##### RAW DATA #####
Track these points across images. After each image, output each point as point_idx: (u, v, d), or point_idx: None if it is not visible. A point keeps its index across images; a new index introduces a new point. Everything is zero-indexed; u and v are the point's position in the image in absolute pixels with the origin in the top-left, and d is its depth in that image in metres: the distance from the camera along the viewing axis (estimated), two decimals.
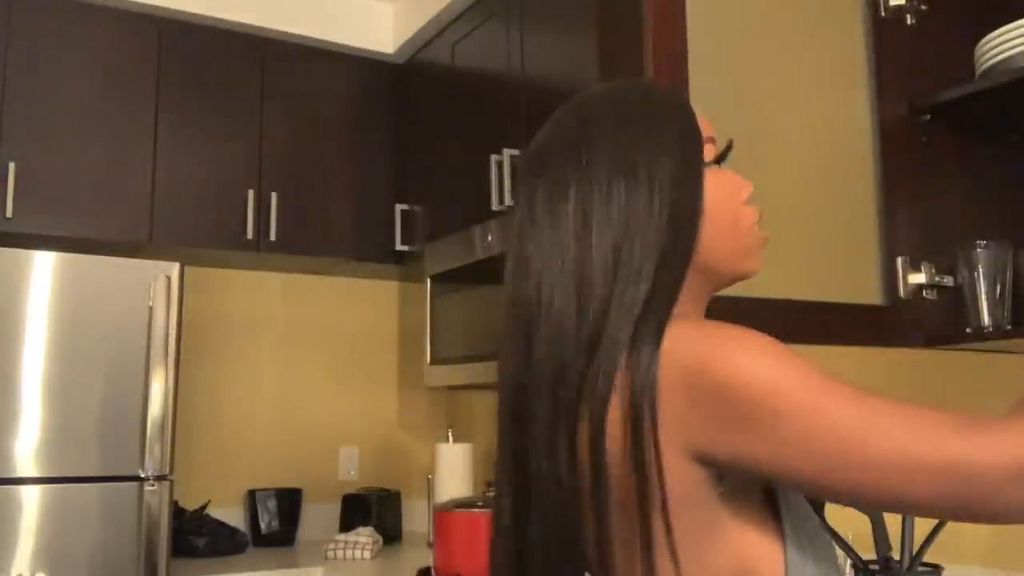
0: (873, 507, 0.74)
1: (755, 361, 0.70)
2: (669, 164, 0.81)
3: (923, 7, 1.47)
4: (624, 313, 0.76)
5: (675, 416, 0.72)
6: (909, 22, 1.46)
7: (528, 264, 0.82)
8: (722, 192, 0.86)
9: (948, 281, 1.41)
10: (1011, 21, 1.38)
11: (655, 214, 0.79)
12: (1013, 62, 1.37)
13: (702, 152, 0.86)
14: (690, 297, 0.83)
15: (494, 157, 2.29)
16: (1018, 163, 1.56)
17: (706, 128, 0.88)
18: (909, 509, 0.69)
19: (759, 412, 0.68)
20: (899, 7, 1.45)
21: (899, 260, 1.40)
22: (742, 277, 0.88)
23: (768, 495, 0.80)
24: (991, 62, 1.41)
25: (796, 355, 0.71)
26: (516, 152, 2.21)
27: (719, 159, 0.88)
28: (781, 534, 0.77)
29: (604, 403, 0.74)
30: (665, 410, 0.72)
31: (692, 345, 0.73)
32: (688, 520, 0.74)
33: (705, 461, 0.72)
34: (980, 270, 1.41)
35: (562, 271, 0.80)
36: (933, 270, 1.41)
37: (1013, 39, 1.37)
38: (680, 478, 0.73)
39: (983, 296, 1.41)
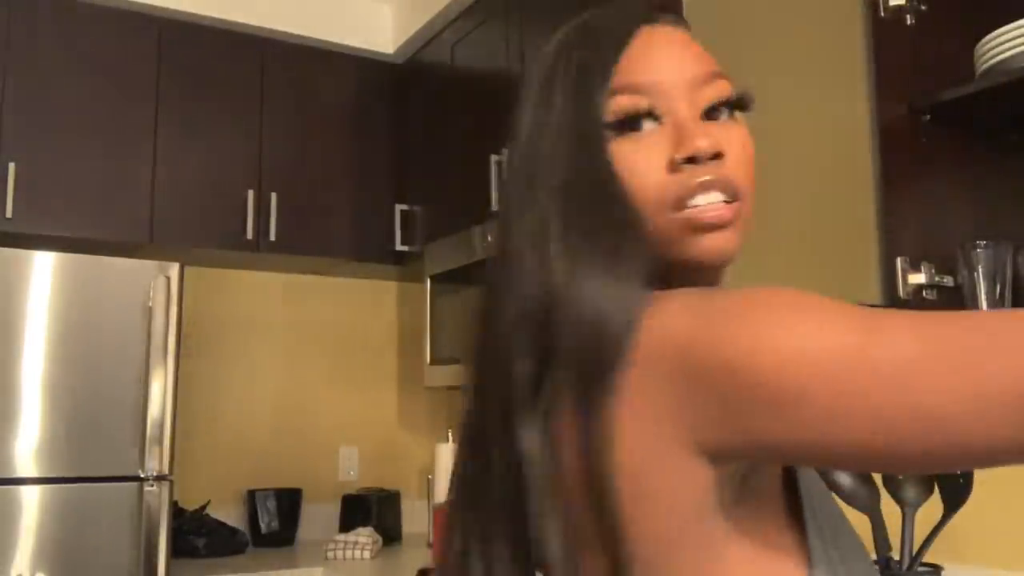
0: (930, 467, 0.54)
1: (768, 334, 0.54)
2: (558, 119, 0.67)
3: (923, 7, 1.46)
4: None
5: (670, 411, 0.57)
6: (909, 22, 1.46)
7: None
8: (635, 153, 0.65)
9: (948, 281, 1.41)
10: (1011, 21, 1.38)
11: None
12: (1013, 62, 1.37)
13: (600, 108, 0.66)
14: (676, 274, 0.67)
15: (494, 157, 2.29)
16: (1018, 163, 1.56)
17: (639, 71, 0.66)
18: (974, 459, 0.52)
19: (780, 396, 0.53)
20: (899, 7, 1.45)
21: (899, 260, 1.40)
22: (697, 262, 0.66)
23: (791, 499, 0.64)
24: (991, 62, 1.41)
25: (816, 301, 0.54)
26: None
27: (632, 116, 0.66)
28: (806, 556, 0.61)
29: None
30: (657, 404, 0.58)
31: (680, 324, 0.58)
32: (680, 548, 0.59)
33: (721, 457, 0.57)
34: (980, 270, 1.41)
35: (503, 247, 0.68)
36: (933, 270, 1.41)
37: (1013, 39, 1.37)
38: (680, 489, 0.58)
39: (983, 296, 1.41)
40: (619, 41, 0.67)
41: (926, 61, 1.48)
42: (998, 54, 1.39)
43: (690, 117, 0.66)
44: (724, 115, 0.68)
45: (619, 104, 0.66)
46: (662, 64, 0.67)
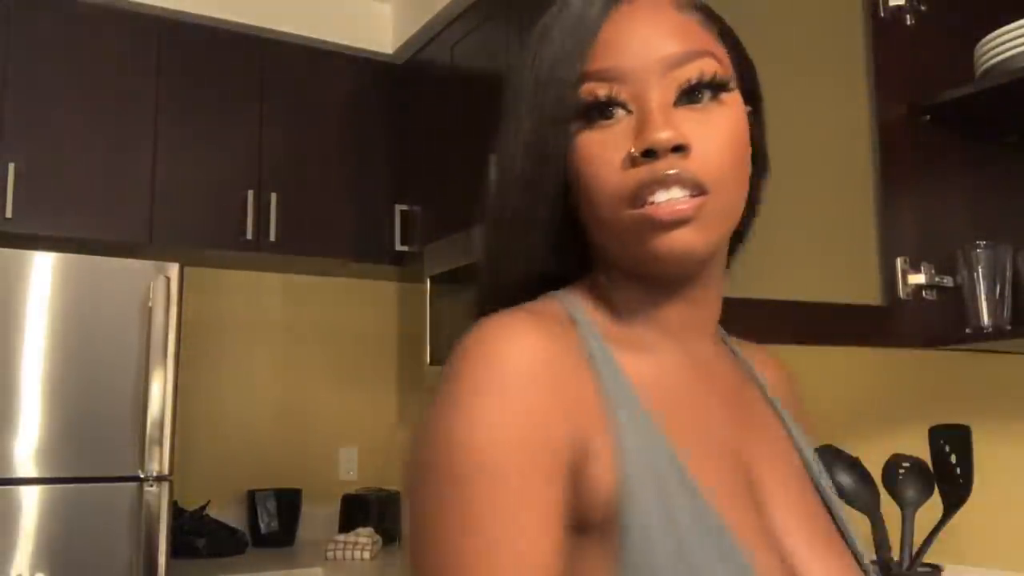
0: None
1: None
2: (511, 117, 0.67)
3: (922, 7, 1.46)
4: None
5: None
6: (908, 22, 1.46)
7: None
8: (590, 147, 0.63)
9: (948, 282, 1.41)
10: (1011, 21, 1.38)
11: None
12: (1013, 62, 1.37)
13: (554, 100, 0.63)
14: (619, 286, 0.67)
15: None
16: (1018, 164, 1.56)
17: (607, 56, 0.63)
18: None
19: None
20: (898, 7, 1.45)
21: (898, 261, 1.40)
22: (645, 264, 0.63)
23: None
24: (991, 62, 1.41)
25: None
26: None
27: (593, 108, 0.63)
28: None
29: None
30: None
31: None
32: None
33: None
34: (980, 271, 1.41)
35: None
36: (933, 271, 1.41)
37: (1013, 39, 1.37)
38: None
39: (983, 297, 1.41)
40: (592, 23, 0.64)
41: (926, 61, 1.47)
42: (998, 54, 1.39)
43: (660, 104, 0.61)
44: (706, 97, 0.62)
45: (585, 92, 0.62)
46: (631, 46, 0.62)
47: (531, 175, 0.65)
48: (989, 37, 1.41)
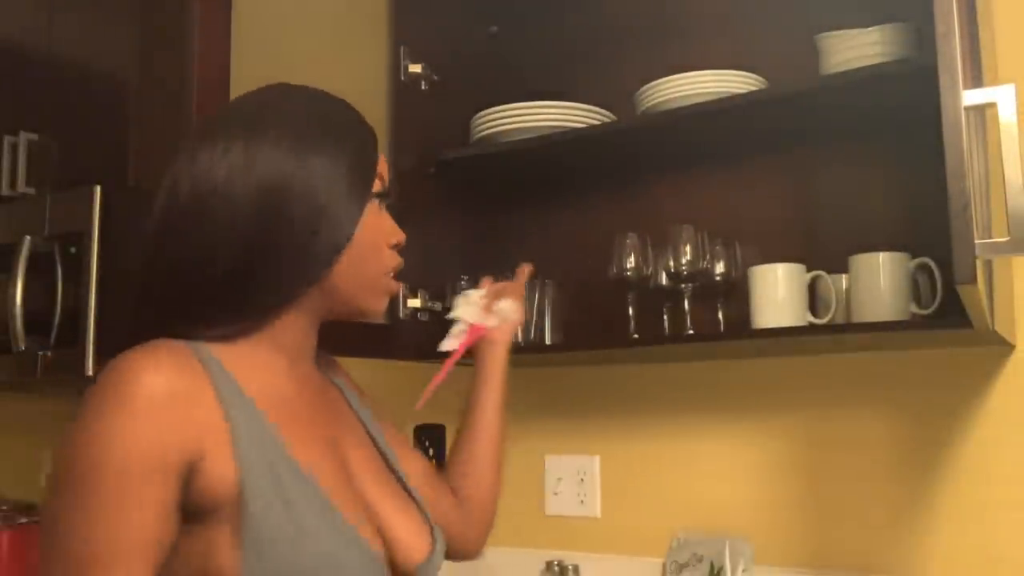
0: None
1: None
2: (332, 173, 0.85)
3: (435, 77, 1.75)
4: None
5: None
6: (423, 87, 1.73)
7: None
8: (376, 225, 0.90)
9: (438, 306, 1.70)
10: (508, 101, 1.71)
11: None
#####
Set down the data above exactly as written. Omit the pictures.

Track these points across images. After each image, output each point as point_idx: (u, v, d), or point_idx: None if it is not visible. A point keeps its index across images; a new index introduces a new point. Everything is zero-indexed; u and v are the point's position in the image in absolute pixels with the origin in the top-left, and d is its depth in that image in metres: the distance from the camera along the viewing axis (estimated), two decimals.
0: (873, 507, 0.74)
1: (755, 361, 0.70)
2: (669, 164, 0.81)
3: (923, 7, 1.47)
4: (624, 313, 0.76)
5: (675, 416, 0.72)
6: (909, 22, 1.46)
7: (528, 264, 0.82)
8: (722, 192, 0.86)
9: (948, 281, 1.41)
10: (1011, 21, 1.38)
11: (655, 214, 0.79)
12: (1013, 62, 1.37)
13: (702, 152, 0.86)
14: (690, 297, 0.83)
15: (494, 157, 2.29)
16: (1018, 163, 1.56)
17: (706, 128, 0.88)
18: (909, 509, 0.69)
19: (759, 412, 0.68)
20: (899, 7, 1.45)
21: (899, 260, 1.40)
22: (742, 277, 0.88)
23: (768, 495, 0.80)
24: (991, 62, 1.41)
25: (796, 355, 0.71)
26: (516, 152, 2.21)
27: (719, 159, 0.88)
28: (781, 534, 0.77)
29: (604, 403, 0.74)
30: (665, 410, 0.72)
31: (692, 345, 0.73)
32: (688, 520, 0.74)
33: (705, 461, 0.72)
34: (980, 270, 1.41)
35: (562, 271, 0.80)
36: (933, 270, 1.41)
37: (1013, 39, 1.37)
38: (680, 478, 0.73)
39: (983, 296, 1.41)
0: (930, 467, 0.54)
1: (768, 334, 0.54)
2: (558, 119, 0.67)
3: (923, 7, 1.46)
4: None
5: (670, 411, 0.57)
6: (909, 22, 1.46)
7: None
8: (635, 153, 0.65)
9: (948, 281, 1.41)
10: (1011, 21, 1.38)
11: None
12: (1013, 62, 1.37)
13: (600, 108, 0.66)
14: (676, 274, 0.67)
15: (494, 157, 2.29)
16: (1018, 163, 1.56)
17: (639, 71, 0.66)
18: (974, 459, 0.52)
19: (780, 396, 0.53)
20: (899, 7, 1.45)
21: (899, 260, 1.40)
22: (697, 262, 0.66)
23: (791, 499, 0.64)
24: (991, 62, 1.41)
25: (816, 301, 0.54)
26: None
27: (632, 116, 0.66)
28: (806, 556, 0.61)
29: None
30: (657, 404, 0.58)
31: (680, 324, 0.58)
32: (680, 548, 0.59)
33: (721, 457, 0.57)
34: (980, 270, 1.41)
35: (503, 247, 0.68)
36: (933, 270, 1.41)
37: (1013, 39, 1.37)
38: (680, 489, 0.58)
39: (983, 296, 1.41)
40: (619, 41, 0.67)
41: (926, 61, 1.48)
42: (998, 54, 1.39)
43: (690, 117, 0.66)
44: (724, 115, 0.68)
45: (619, 104, 0.66)
46: (662, 64, 0.67)
0: None
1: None
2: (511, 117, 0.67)
3: (922, 7, 1.46)
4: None
5: None
6: (908, 22, 1.46)
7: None
8: (590, 147, 0.63)
9: (948, 282, 1.41)
10: (1011, 21, 1.38)
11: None
12: (1013, 62, 1.37)
13: (554, 100, 0.63)
14: (619, 286, 0.67)
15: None
16: (1018, 164, 1.56)
17: (607, 56, 0.63)
18: None
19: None
20: (898, 7, 1.45)
21: (898, 261, 1.40)
22: (645, 264, 0.63)
23: None
24: (991, 62, 1.41)
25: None
26: None
27: (593, 108, 0.63)
28: None
29: None
30: None
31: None
32: None
33: None
34: (980, 271, 1.41)
35: None
36: (933, 271, 1.41)
37: (1013, 39, 1.37)
38: None
39: (983, 297, 1.41)
40: (592, 23, 0.64)
41: (926, 61, 1.47)
42: (998, 54, 1.39)
43: (660, 104, 0.61)
44: (706, 97, 0.62)
45: (585, 92, 0.62)
46: (631, 46, 0.62)
47: (531, 175, 0.65)
48: (989, 37, 1.41)
0: None
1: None
2: (332, 173, 0.85)
3: (435, 77, 1.75)
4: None
5: None
6: (423, 87, 1.73)
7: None
8: (376, 225, 0.90)
9: (438, 306, 1.70)
10: (508, 101, 1.71)
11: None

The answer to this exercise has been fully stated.